[Start of Attachment]
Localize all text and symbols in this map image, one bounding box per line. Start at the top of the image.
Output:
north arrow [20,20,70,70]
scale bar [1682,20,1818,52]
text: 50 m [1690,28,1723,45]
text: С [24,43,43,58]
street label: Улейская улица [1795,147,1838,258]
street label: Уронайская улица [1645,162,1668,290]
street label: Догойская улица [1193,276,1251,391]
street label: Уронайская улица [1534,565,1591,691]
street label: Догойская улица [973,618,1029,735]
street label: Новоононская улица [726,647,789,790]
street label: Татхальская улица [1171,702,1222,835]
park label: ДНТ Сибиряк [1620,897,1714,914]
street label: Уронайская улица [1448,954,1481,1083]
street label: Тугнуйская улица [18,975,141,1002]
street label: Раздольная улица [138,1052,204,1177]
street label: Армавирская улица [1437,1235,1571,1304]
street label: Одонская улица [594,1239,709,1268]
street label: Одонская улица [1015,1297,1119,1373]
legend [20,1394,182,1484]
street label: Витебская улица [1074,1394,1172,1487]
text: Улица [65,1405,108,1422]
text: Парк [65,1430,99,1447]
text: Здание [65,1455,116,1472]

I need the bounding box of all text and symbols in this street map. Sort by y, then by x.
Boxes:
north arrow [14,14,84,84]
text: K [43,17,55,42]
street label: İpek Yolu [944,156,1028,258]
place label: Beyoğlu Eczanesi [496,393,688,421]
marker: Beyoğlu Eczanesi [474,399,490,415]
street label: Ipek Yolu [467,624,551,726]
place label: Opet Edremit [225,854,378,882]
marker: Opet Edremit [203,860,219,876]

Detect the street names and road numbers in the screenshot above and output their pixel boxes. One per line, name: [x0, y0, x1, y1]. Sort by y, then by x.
[End of Attachment]
_To do_
Copy down the entries exactly, leaving out no line.

_Result below_
Localize all text and symbols in this map image, one bounding box per line. Start at the top of the image.
Output:
north arrow [20,20,70,70]
scale bar [1682,20,1818,52]
text: 50 m [1690,28,1723,45]
text: С [24,43,43,58]
street label: Улейская улица [1795,147,1838,258]
street label: Уронайская улица [1645,162,1668,290]
street label: Догойская улица [1193,276,1251,391]
street label: Уронайская улица [1534,565,1591,691]
street label: Догойская улица [973,618,1029,735]
street label: Новоононская улица [726,647,789,790]
street label: Татхальская улица [1171,702,1222,835]
park label: ДНТ Сибиряк [1620,897,1714,914]
street label: Уронайская улица [1448,954,1481,1083]
street label: Тугнуйская улица [18,975,141,1002]
street label: Раздольная улица [138,1052,204,1177]
street label: Армавирская улица [1437,1235,1571,1304]
street label: Одонская улица [594,1239,709,1268]
street label: Одонская улица [1015,1297,1119,1373]
legend [20,1394,182,1484]
street label: Витебская улица [1074,1394,1172,1487]
text: Улица [65,1405,108,1422]
text: Парк [65,1430,99,1447]
text: Здание [65,1455,116,1472]

I need the bounding box of all text and symbols in this street map. Sort by y, then by x.
Boxes:
north arrow [14,14,84,84]
text: K [43,17,55,42]
street label: İpek Yolu [944,156,1028,258]
place label: Beyoğlu Eczanesi [496,393,688,421]
marker: Beyoğlu Eczanesi [474,399,490,415]
street label: Ipek Yolu [467,624,551,726]
place label: Opet Edremit [225,854,378,882]
marker: Opet Edremit [203,860,219,876]

Detect the street names and road numbers in the screenshot above and output their pixel boxes. One per line, name: [x0, y0, x1, y1]. Sort by y, then by x.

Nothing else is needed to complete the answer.